Apparently, one of his aims was to make poetry accessible to everyone. To that end, Walt Whitman is in there. But so are Eminem and Bob Dylan. I love that. Because poetry really isn’t as highbrow as some people seem to think. I get that Shakespeare isn’t everyone’s cup of tea. If I’m honest, he’s often not my favorite. But there’s poetry out there for everyone – whether your soul is moved by powerful imagery, by rhyme, or by rock lyrics you can sing along with at the top of your lungs.

If and when I get my hands on this book, I’ll let you know what gems I find inside. Who knows, it might inspire me to pore over a few lines of my own. Those are just for me, though. I take it you don’t mind.



new poem, two days late

I got this month’s poem of the month from Mama:Monk’s blog. I read her posts because of the poetry it contains, because she’s Jason Boyett‘s sister, and because it’s very refreshing to read about her struggles to meet with God in her daily life. Seriously, I often wish I was half as spiritual as she is, or at least as committed to making this religion thing work. And that’s also why I chose this poem. Because even though it might make my life easier, I can’t let go of God and church. To stay with the wonderful imagery of this poem, the phone keeps ringing. And when I’m very lucky, I get burned by godfire I’m not sure exists.

Staying Power

by Jeanne Murray Walker

In appreciation of Maxim Gorky at the International Convention of Atheists, 1929

Like Gorky, I sometimes follow my doubts
outside to the yard and question the sky,
longing to have the fight settled, thinking
I can’t go on like this, and finally I say

all right, it is improbable, all right, there
is no God. And then as if I’m focusing
a magnifying glass on dry leaves, God blazes up.
It’s the attention, maybe, to what isn’t there

that makes the emptiness flare like a forest fire
until I have to spend the afternoon dragging
the hose to put the smoldering thing out.
Even on an ordinary day when a friend calls,

tells me they’ve found melanoma,
complains that the hospital is cold, I say God.
God, I say as my heart turns inside out.
Pick up any language by the scruff of its neck,

wipe its face, set it down on the lawn,
and I bet it will toddle right into the godfire
again, which—though they say it doesn’t
exist—can send you straight to the burn unit.
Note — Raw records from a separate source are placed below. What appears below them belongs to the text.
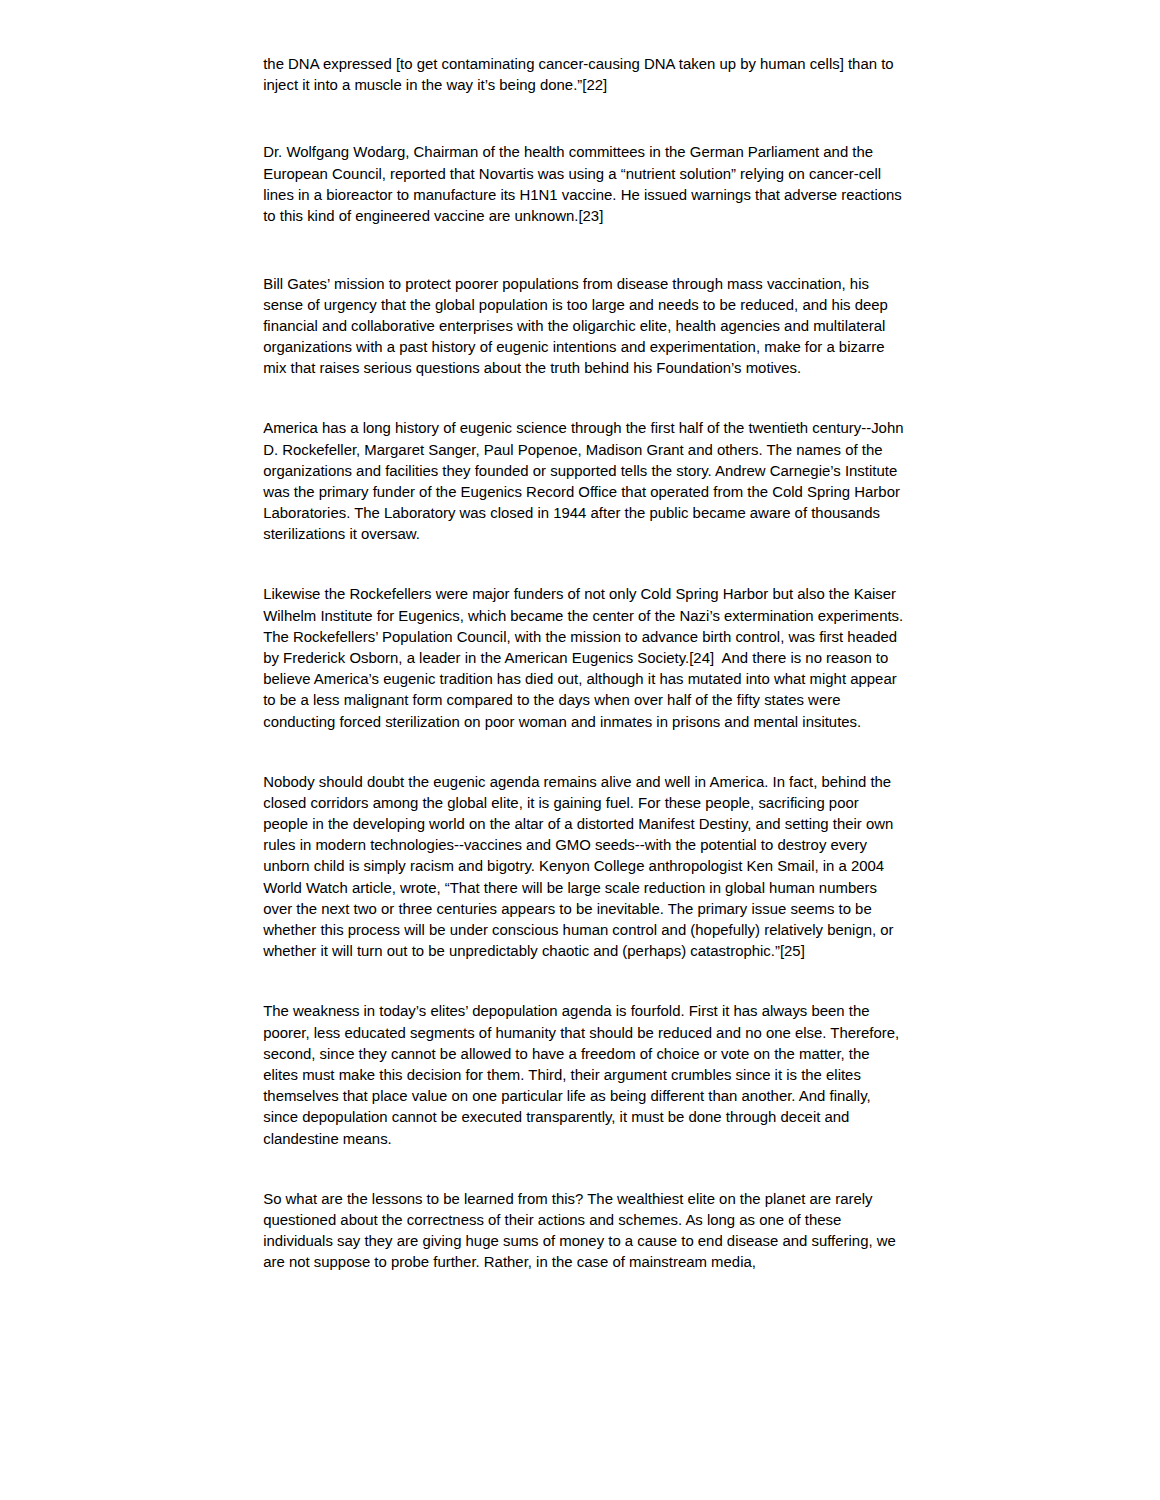the DNA expressed [to get contaminating cancer-causing DNA taken up by human cells] than to inject it into a muscle in the way it’s being done.”[22]
Dr. Wolfgang Wodarg, Chairman of the health committees in the German Parliament and the European Council, reported that Novartis was using a “nutrient solution” relying on cancer-cell lines in a bioreactor to manufacture its H1N1 vaccine. He issued warnings that adverse reactions to this kind of engineered vaccine are unknown.[23]
Bill Gates’ mission to protect poorer populations from disease through mass vaccination, his sense of urgency that the global population is too large and needs to be reduced, and his deep financial and collaborative enterprises with the oligarchic elite, health agencies and multilateral organizations with a past history of eugenic intentions and experimentation, make for a bizarre mix that raises serious questions about the truth behind his Foundation’s motives.
America has a long history of eugenic science through the first half of the twentieth century--John D. Rockefeller, Margaret Sanger, Paul Popenoe, Madison Grant and others. The names of the organizations and facilities they founded or supported tells the story. Andrew Carnegie’s Institute was the primary funder of the Eugenics Record Office that operated from the Cold Spring Harbor Laboratories. The Laboratory was closed in 1944 after the public became aware of thousands sterilizations it oversaw.
Likewise the Rockefellers were major funders of not only Cold Spring Harbor but also the Kaiser Wilhelm Institute for Eugenics, which became the center of the Nazi’s extermination experiments. The Rockefellers’ Population Council, with the mission to advance birth control, was first headed by Frederick Osborn, a leader in the American Eugenics Society.[24] And there is no reason to believe America’s eugenic tradition has died out, although it has mutated into what might appear to be a less malignant form compared to the days when over half of the fifty states were conducting forced sterilization on poor woman and inmates in prisons and mental insitutes.
Nobody should doubt the eugenic agenda remains alive and well in America. In fact, behind the closed corridors among the global elite, it is gaining fuel. For these people, sacrificing poor people in the developing world on the altar of a distorted Manifest Destiny, and setting their own rules in modern technologies--vaccines and GMO seeds--with the potential to destroy every unborn child is simply racism and bigotry. Kenyon College anthropologist Ken Smail, in a 2004 World Watch article, wrote, “That there will be large scale reduction in global human numbers over the next two or three centuries appears to be inevitable. The primary issue seems to be whether this process will be under conscious human control and (hopefully) relatively benign, or whether it will turn out to be unpredictably chaotic and (perhaps) catastrophic.”[25]
The weakness in today’s elites’ depopulation agenda is fourfold. First it has always been the poorer, less educated segments of humanity that should be reduced and no one else. Therefore, second, since they cannot be allowed to have a freedom of choice or vote on the matter, the elites must make this decision for them. Third, their argument crumbles since it is the elites themselves that place value on one particular life as being different than another. And finally, since depopulation cannot be executed transparently, it must be done through deceit and clandestine means.
So what are the lessons to be learned from this? The wealthiest elite on the planet are rarely questioned about the correctness of their actions and schemes. As long as one of these individuals say they are giving huge sums of money to a cause to end disease and suffering, we are not suppose to probe further. Rather, in the case of mainstream media,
Oh, we have only so many words to think with.
Say God’s not fire, say anything, say God’s
a phone, maybe. You know you didn’t order a phone,
but there it is. It rings. You don’t know who it could be.

You don’t want to talk, so you pull out
the plug. It rings. You smash it with a hammer
till it bleeds springs and coils and clobbery
metal bits. It rings again. You pick it up

and a voice you love whispers hello.